▶ **EXERCISE GOAL**
Go through the records and give each one again exactly, omitting the images.

### PROVIDED INFORMATION ###

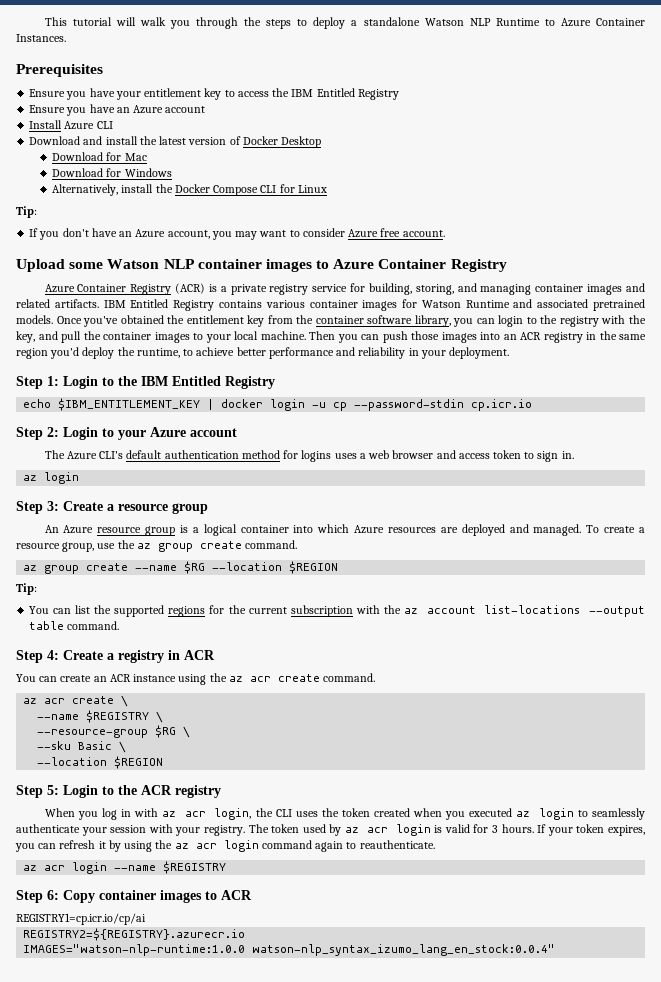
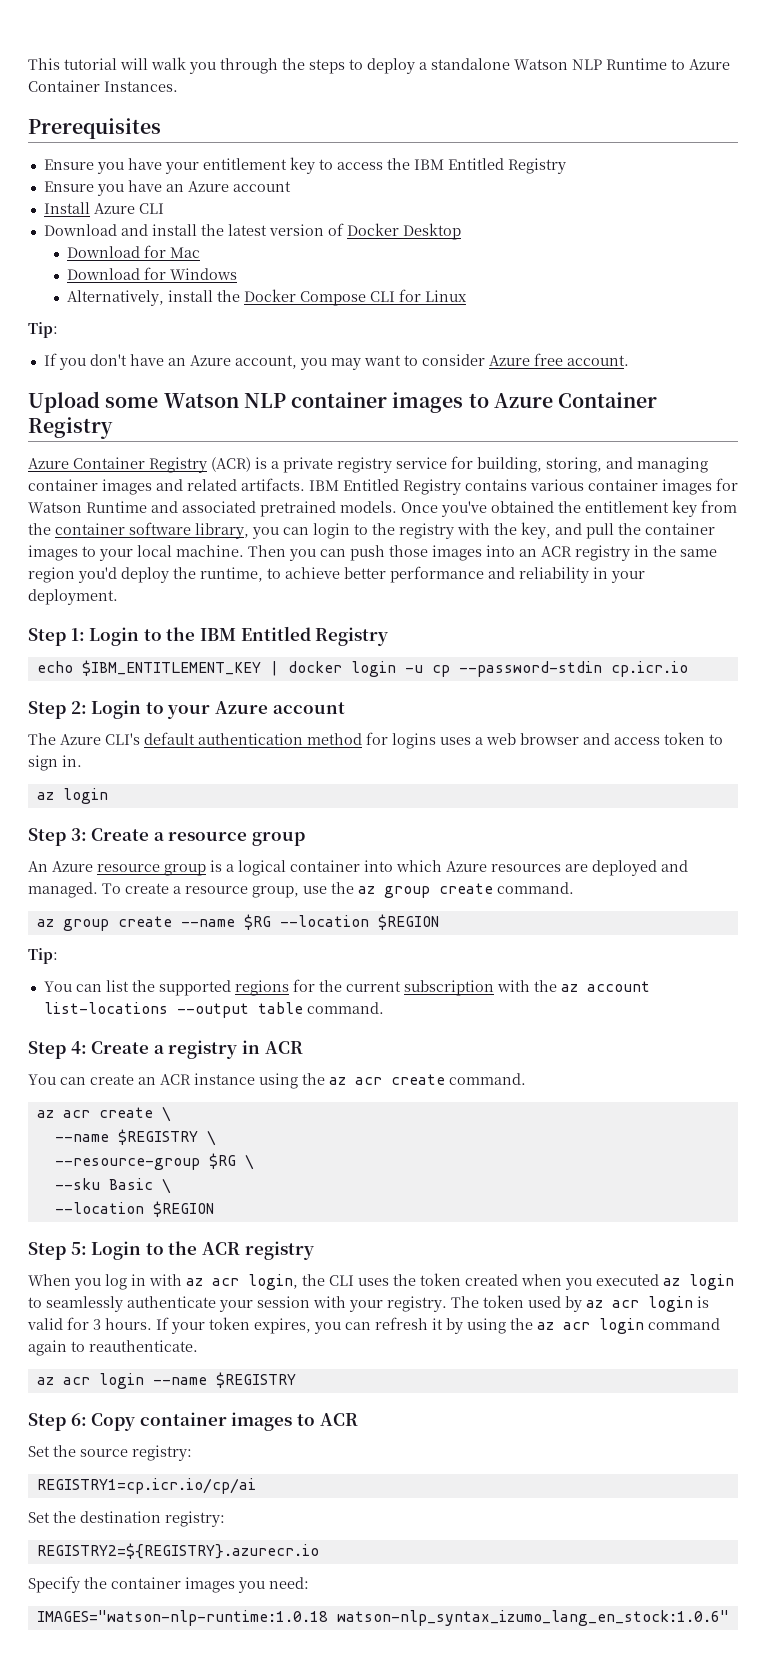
[16,913,146,925] [23,928,246,941] [23,944,556,956] REGISTRY1=cp.icr.io/cp/ai // REGISTRY2=${REGISTRY}.azurecr.io // IMAGES="watson-nlp-runtime:1.0.0 watson-nlp_syntax_izumo_lang_en_stock:0.0.4" -> [28,1445,192,1461] [36,1478,256,1494] [28,1511,225,1527] [36,1543,319,1559] [28,1576,309,1593] [36,1610,729,1626] Set the source registry: // REGISTRY1=cp.icr.io/cp/ai // Set the destination registry: // REGISTRY2=${REGISTRY}.azurecr.io // Specify the container images you need: // IMAGES="watson-nlp-runtime:1.0.18 watson-nlp_syntax_izumo_lang_en_stock:1.0.6"

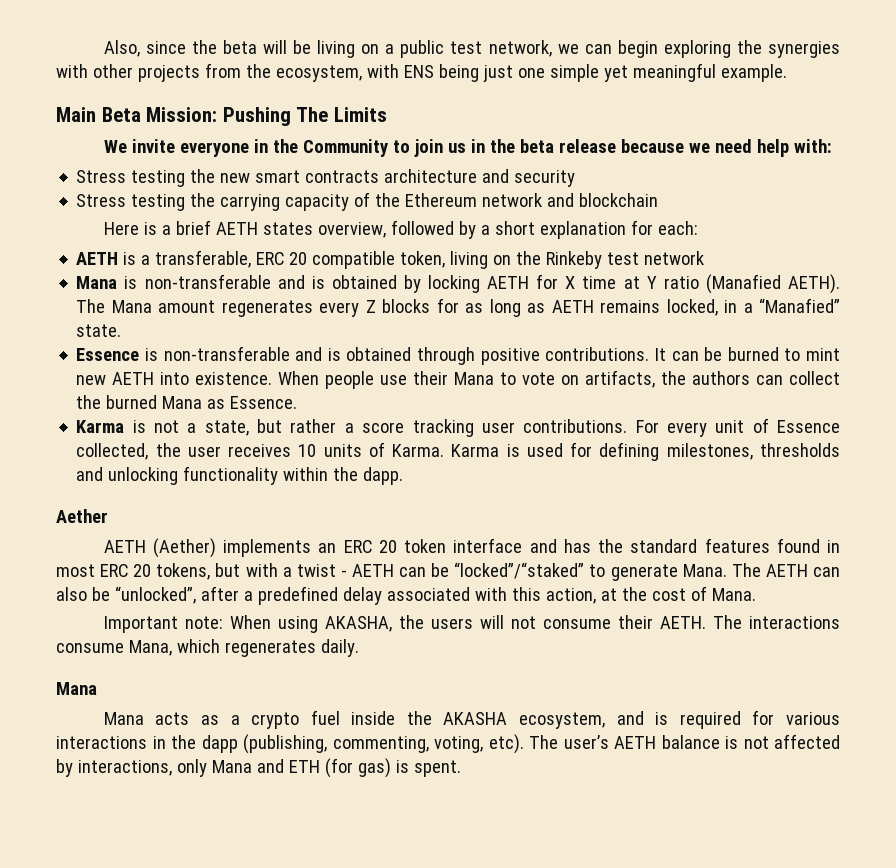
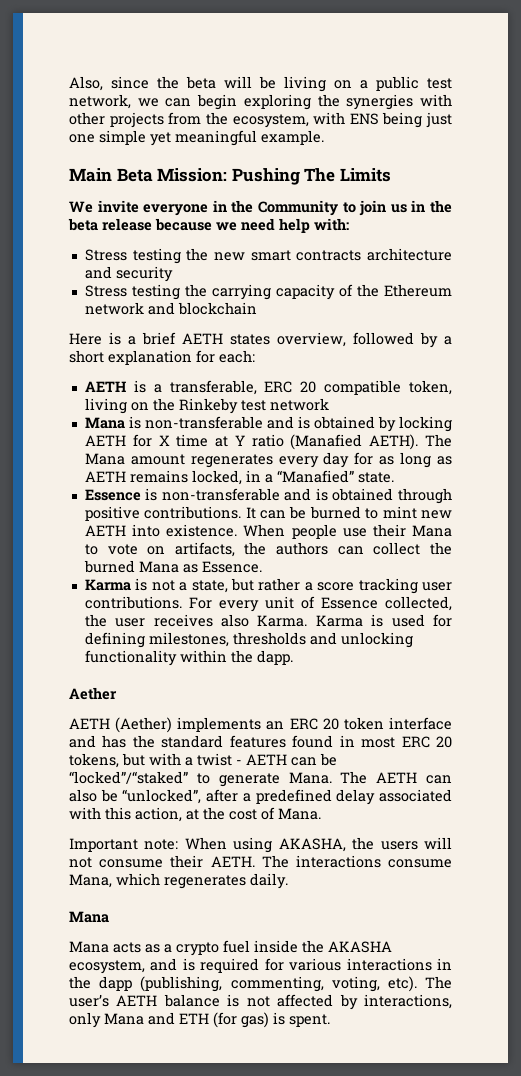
[365,299,431,313] Z blocks -> [323,452,350,468] day
[298,442,385,457] 10 units of -> [221,614,250,627] also

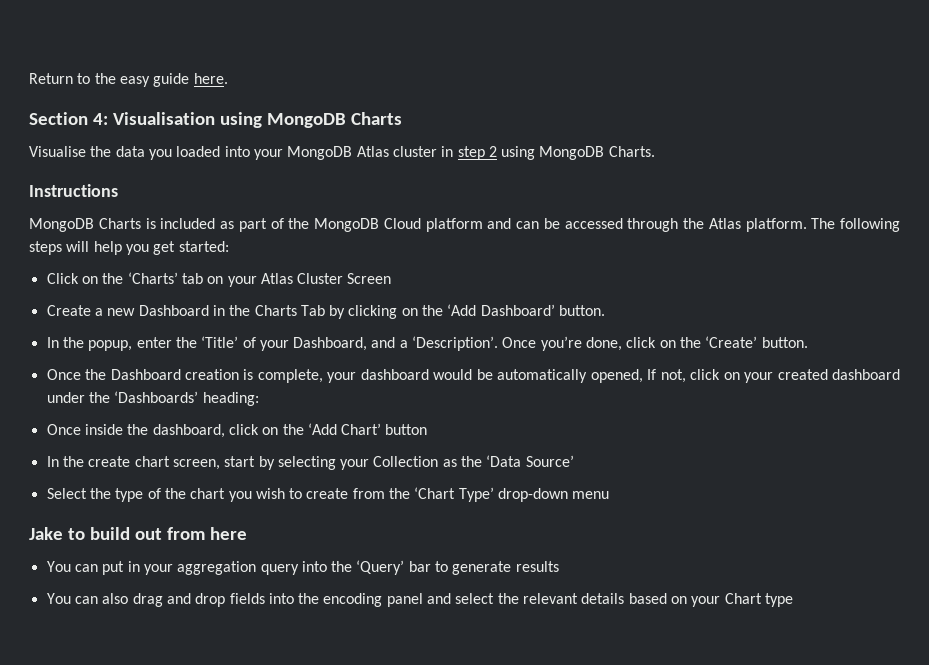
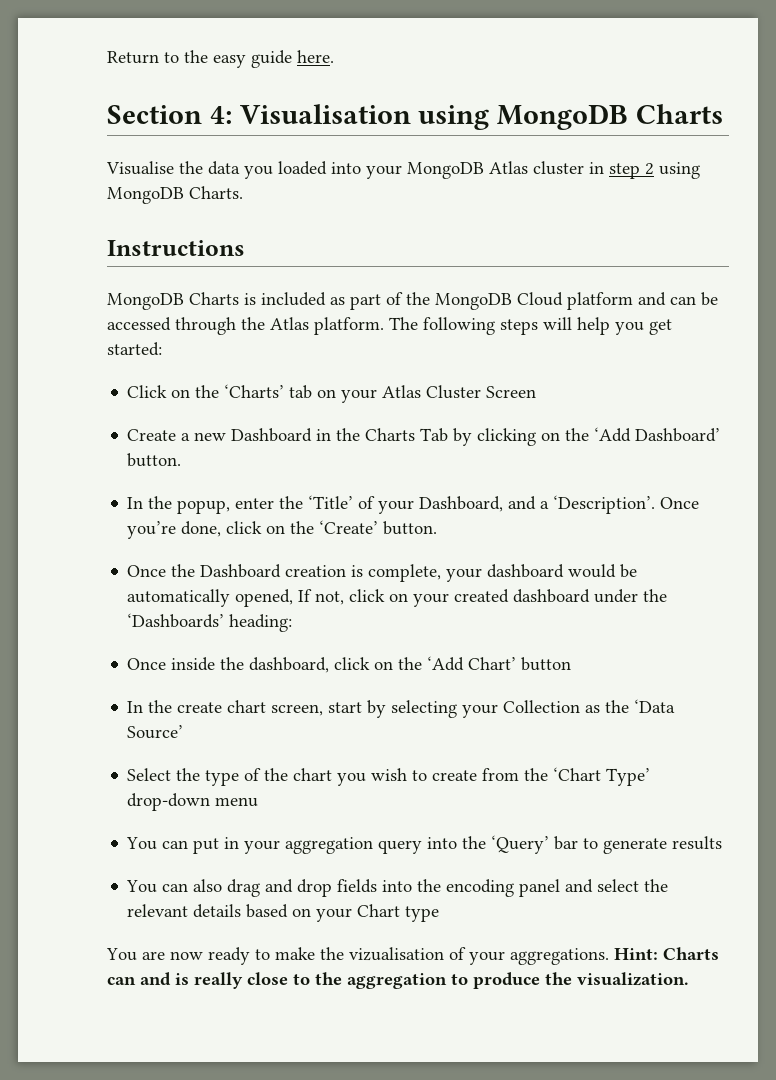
[29,527,247,540] // Jake to build out from here -> (259, 802) none
(794, 600) none -> [106,947,719,965] [107,972,689,989] // You are now ready to make the vizualisation of your aggregations. Hint: Charts can and is really close to the aggregation to produce the visualization.

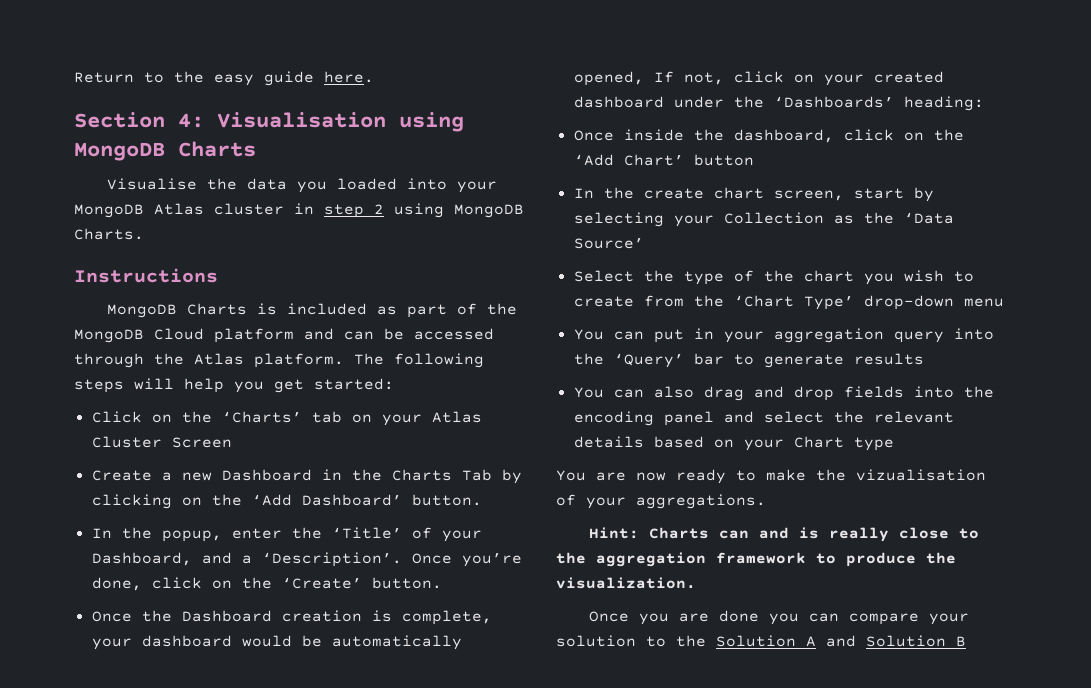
(609, 956) none -> (766, 501) //
(447, 981) none -> [716,552,806,564] framework
(689, 979) none -> [588,610,969,625] [556,635,966,647] // Once you are done you can compare your solution to the Solution A and Solution B

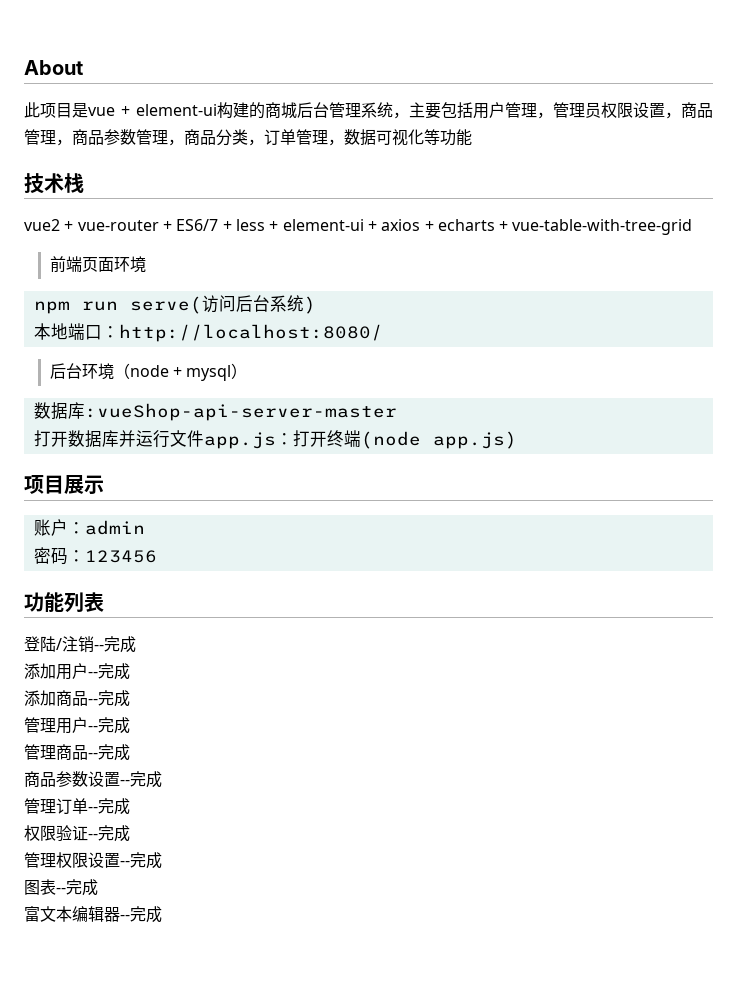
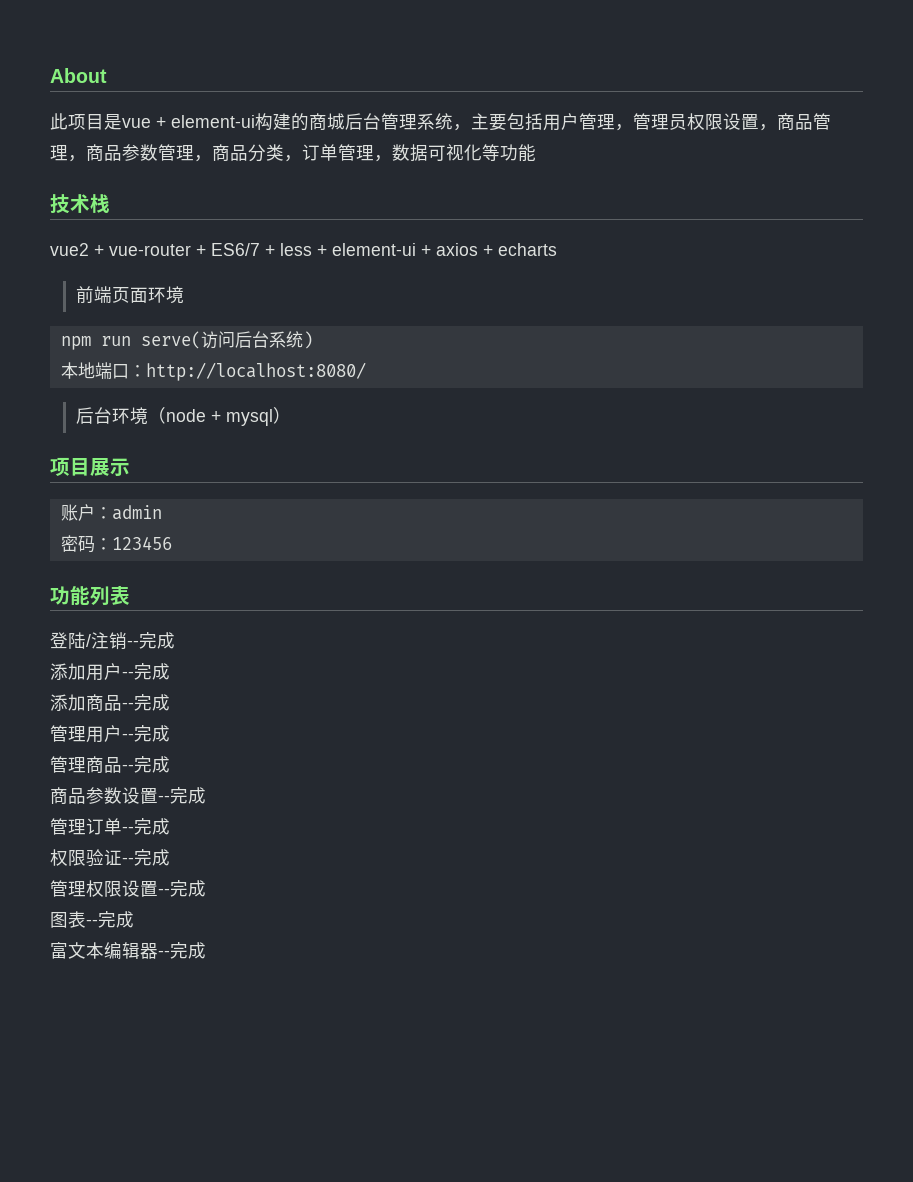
[499,219,693,235] + vue-table-with-tree-grid -> (557, 249) none
[33,402,397,421] [33,430,517,449] // 数据库:vueShop-api-server-master // 打开数据库并运行文件app.js：打开终端(node app.js) -> (291, 415) none

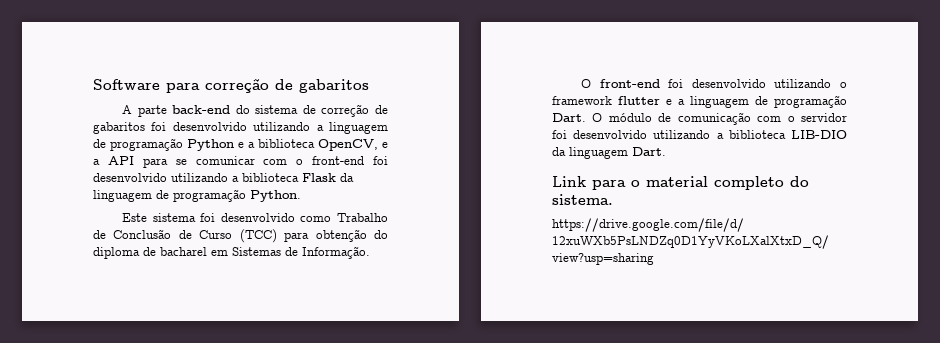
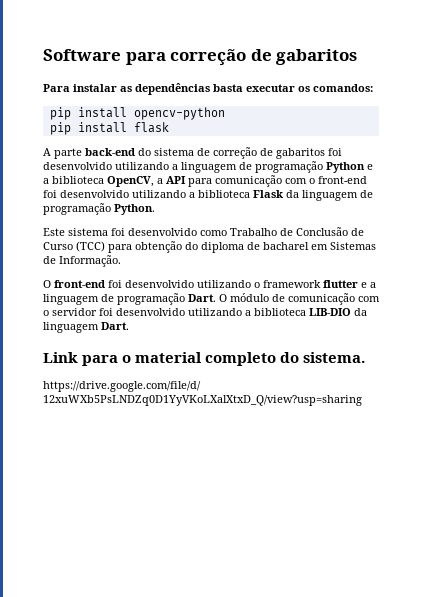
(369, 86) none -> [43,83,373,95] [49,107,225,120] [49,122,169,135] // Para instalar as dependências basta executar os comandos: // pip install opencv-python // pip install flask
[382,142,388,148] e -> (154, 181) none
[175,156,255,165] se comunicar -> [215,175,282,187] comunicação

###

▶ **OUTPUT OF THE EXERCISE**
[16,913,146,925] [23,928,246,941] [23,944,556,956] REGISTRY1=cp.icr.io/cp/ai // REGISTRY2=${REGISTRY}.azurecr.io // IMAGES="watson-nlp-runtime:1.0.0 watson-nlp_syntax_izumo_lang_en_stock:0.0.4" -> [28,1445,192,1461] [36,1478,256,1494] [28,1511,225,1527] [36,1543,319,1559] [28,1576,309,1593] [36,1610,729,1626] Set the source registry: // REGISTRY1=cp.icr.io/cp/ai // Set the destination registry: // REGISTRY2=${REGISTRY}.azurecr.io // Specify the container images you need: // IMAGES="watson-nlp-runtime:1.0.18 watson-nlp_syntax_izumo_lang_en_stock:1.0.6"

[365,299,431,313] Z blocks -> [323,452,350,468] day
[298,442,385,457] 10 units of -> [221,614,250,627] also

[29,527,247,540] // Jake to build out from here -> (259, 802) none
(794, 600) none -> [106,947,719,965] [107,972,689,989] // You are now ready to make the vizualisation of your aggregations. Hint: Charts can and is really close to the aggregation to produce the visualization.

(609, 956) none -> (766, 501) //
(447, 981) none -> [716,552,806,564] framework
(689, 979) none -> [588,610,969,625] [556,635,966,647] // Once you are done you can compare your solution to the Solution A and Solution B

[499,219,693,235] + vue-table-with-tree-grid -> (557, 249) none
[33,402,397,421] [33,430,517,449] // 数据库:vueShop-api-server-master // 打开数据库并运行文件app.js：打开终端(node app.js) -> (291, 415) none

(369, 86) none -> [43,83,373,95] [49,107,225,120] [49,122,169,135] // Para instalar as dependências basta executar os comandos: // pip install opencv-python // pip install flask
[382,142,388,148] e -> (154, 181) none
[175,156,255,165] se comunicar -> [215,175,282,187] comunicação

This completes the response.